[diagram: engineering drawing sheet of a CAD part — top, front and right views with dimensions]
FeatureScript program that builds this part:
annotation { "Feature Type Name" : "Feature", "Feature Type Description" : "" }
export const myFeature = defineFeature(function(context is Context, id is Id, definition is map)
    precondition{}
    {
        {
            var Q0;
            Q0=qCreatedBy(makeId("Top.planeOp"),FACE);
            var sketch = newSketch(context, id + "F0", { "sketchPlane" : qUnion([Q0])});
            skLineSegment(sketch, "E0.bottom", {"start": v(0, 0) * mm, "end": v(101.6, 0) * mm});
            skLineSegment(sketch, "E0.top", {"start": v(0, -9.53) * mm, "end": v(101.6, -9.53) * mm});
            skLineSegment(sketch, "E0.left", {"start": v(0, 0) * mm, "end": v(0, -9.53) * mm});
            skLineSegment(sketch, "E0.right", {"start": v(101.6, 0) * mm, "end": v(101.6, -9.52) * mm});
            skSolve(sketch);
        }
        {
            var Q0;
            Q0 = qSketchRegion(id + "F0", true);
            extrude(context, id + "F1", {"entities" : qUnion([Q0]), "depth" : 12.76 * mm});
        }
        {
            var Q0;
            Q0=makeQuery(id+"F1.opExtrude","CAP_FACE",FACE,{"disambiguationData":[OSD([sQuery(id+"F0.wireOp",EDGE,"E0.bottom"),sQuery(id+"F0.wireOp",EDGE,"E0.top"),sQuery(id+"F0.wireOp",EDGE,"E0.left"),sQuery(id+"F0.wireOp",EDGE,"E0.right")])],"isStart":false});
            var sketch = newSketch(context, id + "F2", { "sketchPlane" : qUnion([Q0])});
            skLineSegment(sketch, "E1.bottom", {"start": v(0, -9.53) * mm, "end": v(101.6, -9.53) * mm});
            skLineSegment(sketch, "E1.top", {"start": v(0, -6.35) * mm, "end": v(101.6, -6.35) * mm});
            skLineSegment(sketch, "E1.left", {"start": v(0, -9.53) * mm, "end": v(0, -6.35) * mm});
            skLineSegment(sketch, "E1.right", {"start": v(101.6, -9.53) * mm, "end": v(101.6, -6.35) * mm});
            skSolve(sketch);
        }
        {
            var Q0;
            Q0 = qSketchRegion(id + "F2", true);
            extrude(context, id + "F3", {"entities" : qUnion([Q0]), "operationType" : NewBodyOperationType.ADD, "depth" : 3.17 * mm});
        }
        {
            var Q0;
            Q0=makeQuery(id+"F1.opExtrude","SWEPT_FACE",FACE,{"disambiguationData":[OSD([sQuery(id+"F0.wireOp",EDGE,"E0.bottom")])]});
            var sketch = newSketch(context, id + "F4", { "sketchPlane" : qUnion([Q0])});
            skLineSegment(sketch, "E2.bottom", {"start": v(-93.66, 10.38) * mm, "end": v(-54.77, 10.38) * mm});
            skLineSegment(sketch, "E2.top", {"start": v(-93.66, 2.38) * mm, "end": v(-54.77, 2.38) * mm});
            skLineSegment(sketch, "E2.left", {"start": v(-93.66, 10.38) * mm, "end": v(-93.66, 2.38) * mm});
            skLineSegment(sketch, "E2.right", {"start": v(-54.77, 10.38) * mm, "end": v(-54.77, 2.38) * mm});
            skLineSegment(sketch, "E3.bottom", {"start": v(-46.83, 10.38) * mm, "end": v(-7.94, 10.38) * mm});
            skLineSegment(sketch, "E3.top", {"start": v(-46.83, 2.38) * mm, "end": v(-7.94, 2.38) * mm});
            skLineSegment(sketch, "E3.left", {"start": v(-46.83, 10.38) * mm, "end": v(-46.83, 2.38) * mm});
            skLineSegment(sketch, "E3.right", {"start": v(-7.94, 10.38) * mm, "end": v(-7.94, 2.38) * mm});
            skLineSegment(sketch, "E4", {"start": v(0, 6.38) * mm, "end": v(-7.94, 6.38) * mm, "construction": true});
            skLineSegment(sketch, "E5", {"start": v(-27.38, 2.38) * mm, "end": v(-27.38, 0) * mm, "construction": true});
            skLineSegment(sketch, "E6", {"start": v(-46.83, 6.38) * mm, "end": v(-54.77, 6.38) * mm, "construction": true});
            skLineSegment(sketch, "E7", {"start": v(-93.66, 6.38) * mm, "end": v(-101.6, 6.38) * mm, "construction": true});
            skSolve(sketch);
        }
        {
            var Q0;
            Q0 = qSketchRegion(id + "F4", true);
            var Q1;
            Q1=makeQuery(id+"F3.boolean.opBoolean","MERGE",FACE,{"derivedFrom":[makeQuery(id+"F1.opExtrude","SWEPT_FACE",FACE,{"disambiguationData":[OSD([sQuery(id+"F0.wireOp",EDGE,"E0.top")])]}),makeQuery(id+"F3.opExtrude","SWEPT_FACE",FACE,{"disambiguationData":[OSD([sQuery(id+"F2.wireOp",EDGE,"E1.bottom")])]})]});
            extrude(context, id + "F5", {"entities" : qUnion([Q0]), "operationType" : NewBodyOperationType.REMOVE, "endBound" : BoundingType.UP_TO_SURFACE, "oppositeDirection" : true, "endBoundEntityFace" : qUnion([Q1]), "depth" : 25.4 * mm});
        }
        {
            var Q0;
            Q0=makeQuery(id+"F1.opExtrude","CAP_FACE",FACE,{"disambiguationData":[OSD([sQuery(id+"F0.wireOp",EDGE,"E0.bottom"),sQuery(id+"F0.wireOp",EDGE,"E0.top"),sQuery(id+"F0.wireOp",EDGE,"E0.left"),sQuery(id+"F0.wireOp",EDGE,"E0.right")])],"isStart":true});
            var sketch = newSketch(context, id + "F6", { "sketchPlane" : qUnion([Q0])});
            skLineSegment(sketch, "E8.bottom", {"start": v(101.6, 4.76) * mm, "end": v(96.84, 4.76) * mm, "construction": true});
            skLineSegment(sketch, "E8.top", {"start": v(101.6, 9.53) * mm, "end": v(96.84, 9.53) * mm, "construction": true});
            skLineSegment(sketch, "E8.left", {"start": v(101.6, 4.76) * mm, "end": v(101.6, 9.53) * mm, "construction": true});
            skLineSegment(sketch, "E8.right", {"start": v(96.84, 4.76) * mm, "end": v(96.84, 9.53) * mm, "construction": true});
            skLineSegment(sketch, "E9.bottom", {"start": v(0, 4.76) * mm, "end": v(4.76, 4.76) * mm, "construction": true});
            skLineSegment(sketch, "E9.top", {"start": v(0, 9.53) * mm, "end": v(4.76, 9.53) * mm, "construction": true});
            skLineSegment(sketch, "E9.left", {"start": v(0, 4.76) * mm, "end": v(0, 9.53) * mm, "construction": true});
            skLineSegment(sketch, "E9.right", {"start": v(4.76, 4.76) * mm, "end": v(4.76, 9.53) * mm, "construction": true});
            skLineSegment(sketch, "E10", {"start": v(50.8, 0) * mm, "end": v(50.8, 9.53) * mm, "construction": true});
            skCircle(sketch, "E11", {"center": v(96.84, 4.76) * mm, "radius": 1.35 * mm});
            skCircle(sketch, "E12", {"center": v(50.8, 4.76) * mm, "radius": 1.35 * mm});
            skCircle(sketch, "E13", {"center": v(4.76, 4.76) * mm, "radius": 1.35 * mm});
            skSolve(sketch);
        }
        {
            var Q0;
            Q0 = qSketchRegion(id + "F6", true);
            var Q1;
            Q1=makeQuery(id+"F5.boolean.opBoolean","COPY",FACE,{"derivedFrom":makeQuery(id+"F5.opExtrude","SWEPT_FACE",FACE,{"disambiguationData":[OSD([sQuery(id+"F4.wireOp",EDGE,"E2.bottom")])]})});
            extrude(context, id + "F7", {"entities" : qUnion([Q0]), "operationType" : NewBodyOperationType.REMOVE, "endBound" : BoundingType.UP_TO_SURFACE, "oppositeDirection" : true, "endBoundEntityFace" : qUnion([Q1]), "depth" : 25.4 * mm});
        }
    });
━━━━━━━━━━
> [Stated exercise] Gather every line above that contains the string "skCircle".

> [Correct response]
            skCircle(sketch, "E11", {"center": v(96.84, 4.76) * mm, "radius": 1.35 * mm});
            skCircle(sketch, "E12", {"center": v(50.8, 4.76) * mm, "radius": 1.35 * mm});
            skCircle(sketch, "E13", {"center": v(4.76, 4.76) * mm, "radius": 1.35 * mm});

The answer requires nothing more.